Хорошо быть слепым, но быстро надоедает. Тебя-то всё равно видят, только ты не видишь…
Самое лучшее быть невидимкой!
Домой мы вернулись поздно. Не хотелось нам возвращаться домой.
На дворе уже никого не было. Мы долго сидели на скамейке и смотрели на наши освещённые окна и думали, что бы такое придумать. Мы приготовили целую историю.
Гудериан остался за сундуком в коридоре, а я вошёл в комнату.
Мама и Костик сидели за столом. На столе стояли чашки, но чай они не пили — просто сидели и поджидали меня. Костик прикрывался газетой.
Максимовны за столом не было. Максимовна обижалась. Она сидела на безногом стуле, который стоял в углу, между стеной и шкафом, и на котором никто никогда не сидел. Она садилась на этот безногий стул, когда объявляла холодную войну. Все упрашивали её сойти с него, просили прощения… Интересно, что бы она стала делать, если бы этот стул починили или выкинули?
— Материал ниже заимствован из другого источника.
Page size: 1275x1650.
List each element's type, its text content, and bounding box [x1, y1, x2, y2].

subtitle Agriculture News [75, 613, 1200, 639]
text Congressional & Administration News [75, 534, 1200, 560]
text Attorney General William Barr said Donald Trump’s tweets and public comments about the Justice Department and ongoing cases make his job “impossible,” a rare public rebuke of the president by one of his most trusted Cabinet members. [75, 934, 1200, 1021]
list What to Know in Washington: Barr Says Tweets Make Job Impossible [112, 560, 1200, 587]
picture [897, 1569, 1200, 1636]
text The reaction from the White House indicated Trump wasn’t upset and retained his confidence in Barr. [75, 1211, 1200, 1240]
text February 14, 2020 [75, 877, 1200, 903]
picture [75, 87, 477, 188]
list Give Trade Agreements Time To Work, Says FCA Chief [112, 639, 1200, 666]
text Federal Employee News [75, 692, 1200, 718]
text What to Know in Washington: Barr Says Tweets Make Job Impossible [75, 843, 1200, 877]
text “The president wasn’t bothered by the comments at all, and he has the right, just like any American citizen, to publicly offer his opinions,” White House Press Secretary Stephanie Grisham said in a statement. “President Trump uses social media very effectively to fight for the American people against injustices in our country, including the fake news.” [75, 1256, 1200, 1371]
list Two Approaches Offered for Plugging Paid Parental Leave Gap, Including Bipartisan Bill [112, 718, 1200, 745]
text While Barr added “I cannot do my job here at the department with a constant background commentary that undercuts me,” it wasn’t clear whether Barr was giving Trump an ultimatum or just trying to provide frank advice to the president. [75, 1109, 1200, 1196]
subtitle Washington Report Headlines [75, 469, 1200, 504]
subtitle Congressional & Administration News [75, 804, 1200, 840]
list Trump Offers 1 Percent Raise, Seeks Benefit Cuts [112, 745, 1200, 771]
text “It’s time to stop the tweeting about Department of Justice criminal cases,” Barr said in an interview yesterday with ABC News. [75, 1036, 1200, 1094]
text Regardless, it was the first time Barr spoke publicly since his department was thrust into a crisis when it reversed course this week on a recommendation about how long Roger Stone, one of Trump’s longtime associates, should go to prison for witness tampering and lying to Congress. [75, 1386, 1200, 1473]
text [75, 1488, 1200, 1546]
По всему было понятно, что они уже про всё знают.
— Полюбуйся, — сказала мама, — полюбуйся на дело своих рук.
Она указала на Максимовну. Я посмотрел. Та сидела, как статуя. У неё даже глаза не моргали.
— Скажи ему! — мама отобрала у Костика газету.
Костик задумчиво поглядел в потолок.